** Keypoint correspondence data **
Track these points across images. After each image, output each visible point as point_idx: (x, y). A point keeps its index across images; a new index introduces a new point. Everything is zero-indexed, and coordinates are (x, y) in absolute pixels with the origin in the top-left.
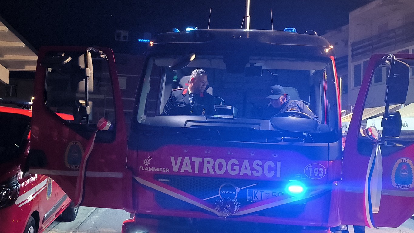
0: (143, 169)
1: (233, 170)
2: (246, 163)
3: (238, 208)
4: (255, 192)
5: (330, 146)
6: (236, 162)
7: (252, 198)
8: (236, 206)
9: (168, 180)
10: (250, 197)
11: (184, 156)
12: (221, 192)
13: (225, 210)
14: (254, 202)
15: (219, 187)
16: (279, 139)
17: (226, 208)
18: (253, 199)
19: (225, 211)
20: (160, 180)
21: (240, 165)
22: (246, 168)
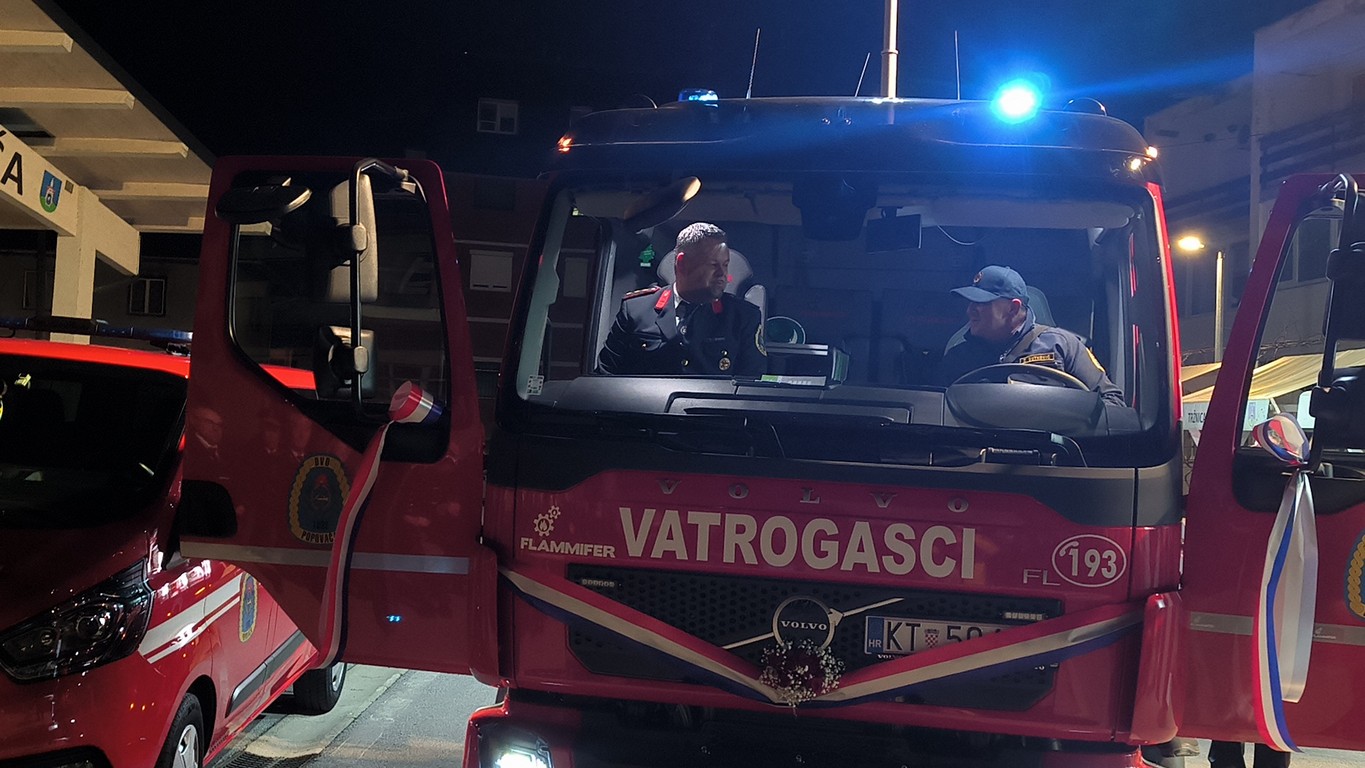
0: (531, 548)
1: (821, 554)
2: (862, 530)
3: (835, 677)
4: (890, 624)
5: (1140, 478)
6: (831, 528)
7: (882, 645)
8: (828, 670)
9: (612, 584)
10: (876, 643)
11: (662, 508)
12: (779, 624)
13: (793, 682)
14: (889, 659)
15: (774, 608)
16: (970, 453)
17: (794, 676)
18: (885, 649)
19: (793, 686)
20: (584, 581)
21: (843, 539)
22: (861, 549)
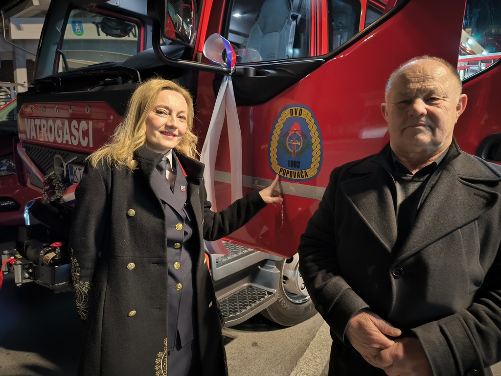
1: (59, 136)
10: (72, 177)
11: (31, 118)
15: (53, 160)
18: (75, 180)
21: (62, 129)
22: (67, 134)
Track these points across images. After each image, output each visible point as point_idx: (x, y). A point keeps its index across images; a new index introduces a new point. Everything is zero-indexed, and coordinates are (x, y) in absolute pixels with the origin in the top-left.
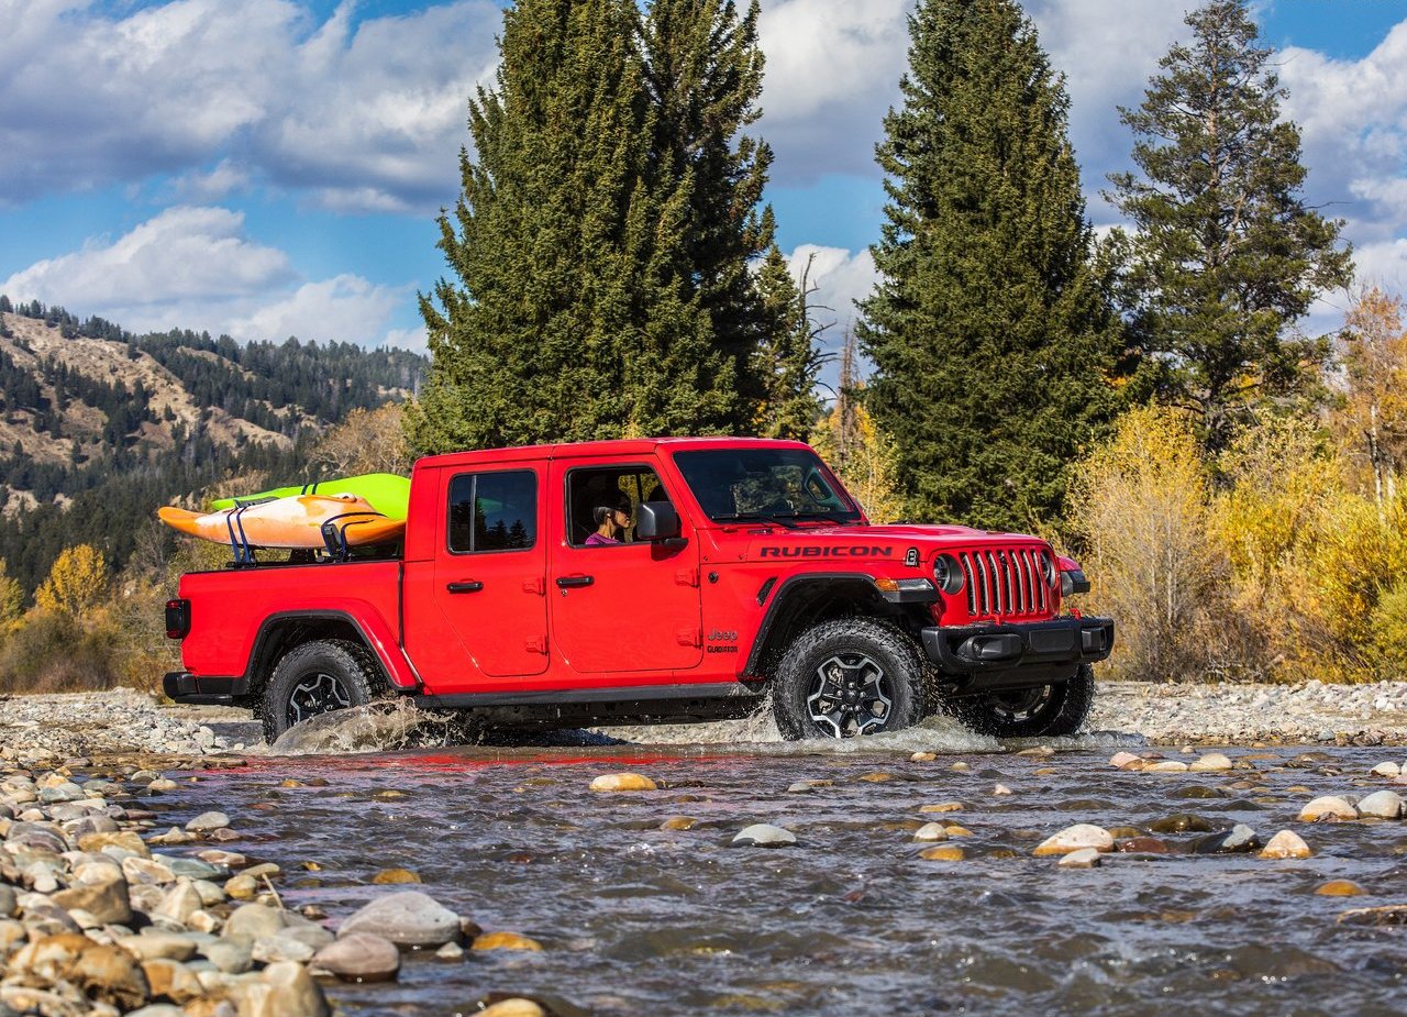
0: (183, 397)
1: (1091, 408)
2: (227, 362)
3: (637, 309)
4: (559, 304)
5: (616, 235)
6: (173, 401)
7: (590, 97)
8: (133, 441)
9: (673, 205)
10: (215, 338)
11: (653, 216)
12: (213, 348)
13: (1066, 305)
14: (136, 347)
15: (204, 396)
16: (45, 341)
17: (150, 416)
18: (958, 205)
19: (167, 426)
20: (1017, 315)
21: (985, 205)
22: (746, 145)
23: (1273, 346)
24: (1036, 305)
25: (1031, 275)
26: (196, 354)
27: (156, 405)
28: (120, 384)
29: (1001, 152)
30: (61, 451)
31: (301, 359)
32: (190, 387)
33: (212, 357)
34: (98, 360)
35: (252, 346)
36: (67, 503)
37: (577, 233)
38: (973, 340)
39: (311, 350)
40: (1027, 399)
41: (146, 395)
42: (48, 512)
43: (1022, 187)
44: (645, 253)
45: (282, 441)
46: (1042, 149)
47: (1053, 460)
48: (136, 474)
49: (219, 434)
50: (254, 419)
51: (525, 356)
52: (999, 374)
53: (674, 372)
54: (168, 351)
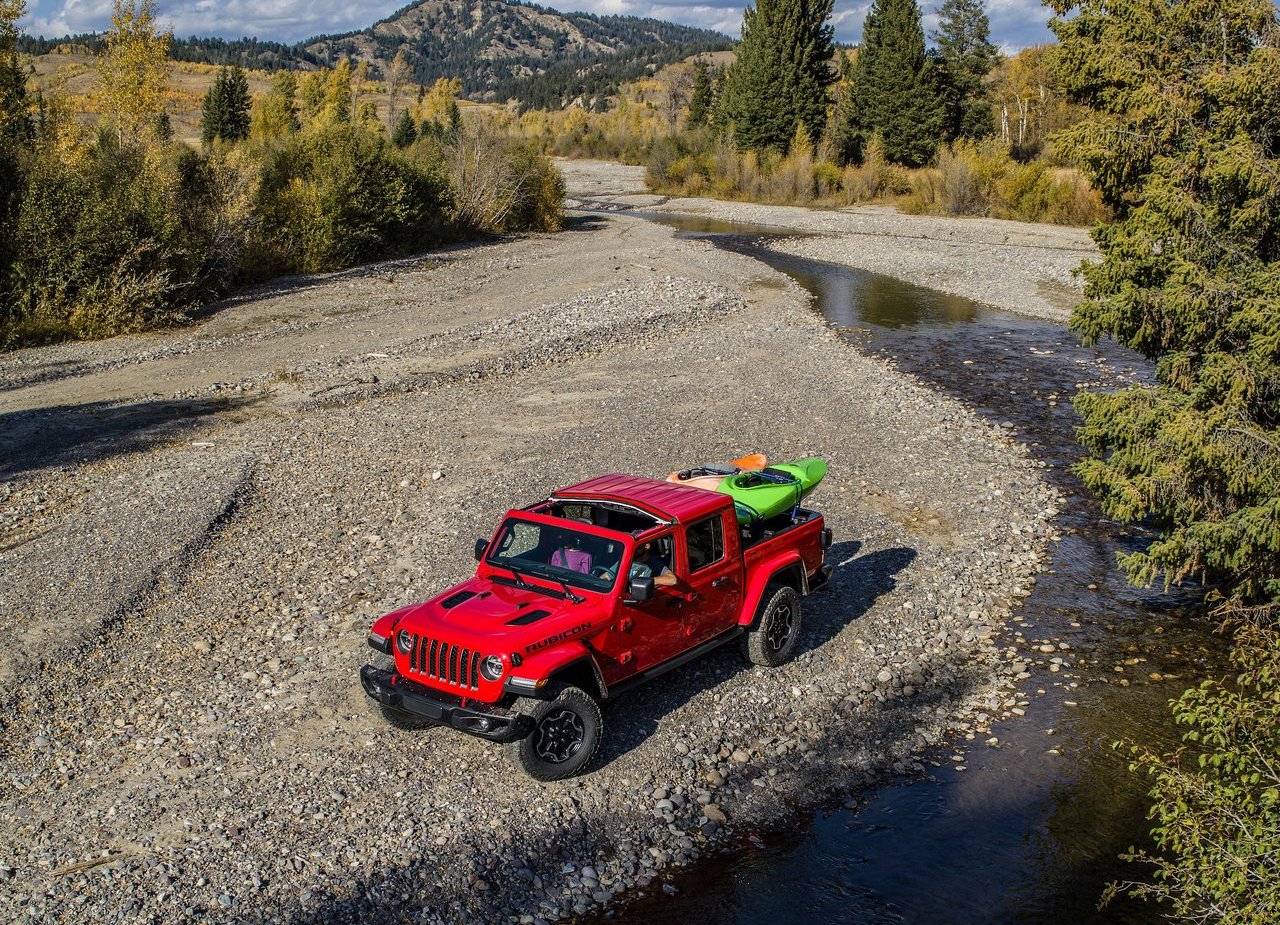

** WHAT THE EXERCISE ASKS **
Please reproduce all of the rows above word for word, omitting the pictures.

** PROBLEM SOLUTION **
Track these points across images. After each image, output each visible point as point_idx: (x, y). A point keeps its index across images; a new index introduces a new point. Everything is zero-indexed, and coordinates are (x, y) in absolute pixels with the origin in the top-left.
0: (143, 169)
1: (233, 170)
2: (246, 163)
3: (238, 208)
4: (255, 192)
5: (330, 146)
6: (236, 162)
7: (252, 198)
8: (236, 206)
9: (168, 180)
10: (250, 197)
11: (184, 156)
12: (221, 192)
13: (225, 210)
14: (254, 202)
15: (219, 187)
16: (279, 139)
17: (226, 208)
18: (253, 199)
19: (225, 211)
20: (160, 180)
21: (240, 165)
22: (246, 168)
0: (531, 548)
1: (821, 554)
2: (862, 530)
3: (835, 677)
4: (890, 624)
5: (1140, 478)
6: (831, 528)
7: (882, 645)
8: (828, 670)
9: (612, 584)
10: (876, 643)
11: (662, 508)
12: (779, 624)
13: (793, 682)
14: (889, 659)
15: (774, 608)
16: (970, 453)
17: (794, 676)
18: (885, 649)
19: (793, 686)
20: (584, 581)
21: (843, 539)
22: (861, 549)
1: (59, 136)
10: (72, 177)
11: (31, 118)
15: (53, 160)
18: (75, 180)
21: (62, 129)
22: (67, 134)
Track these points across images. After each image, output each visible point as point_idx: (x, y). A point keeps its index across images; a new index introduces a new point. Everything is zero-indexed, and coordinates are (x, y) in absolute pixels with the origin in the top-left.
0: (183, 397)
1: (1091, 408)
2: (227, 362)
3: (637, 309)
4: (559, 304)
5: (616, 235)
6: (173, 401)
7: (590, 97)
8: (133, 441)
9: (673, 205)
10: (215, 338)
11: (653, 216)
12: (213, 348)
13: (1066, 305)
14: (136, 347)
15: (204, 396)
16: (45, 341)
17: (150, 416)
18: (958, 205)
19: (167, 426)
20: (1017, 315)
21: (985, 205)
22: (746, 145)
23: (1273, 346)
24: (1036, 305)
25: (1031, 275)
26: (196, 354)
27: (156, 405)
28: (120, 384)
29: (1001, 152)
30: (61, 451)
31: (301, 359)
32: (190, 387)
33: (212, 357)
34: (98, 360)
35: (252, 346)
36: (67, 503)
37: (577, 233)
38: (973, 340)
39: (311, 350)
40: (1027, 399)
41: (146, 395)
42: (48, 512)
43: (1022, 187)
44: (645, 253)
45: (282, 441)
46: (1042, 149)
47: (1053, 460)
48: (136, 474)
49: (219, 434)
50: (254, 419)
51: (525, 356)
52: (999, 374)
53: (674, 372)
54: (168, 351)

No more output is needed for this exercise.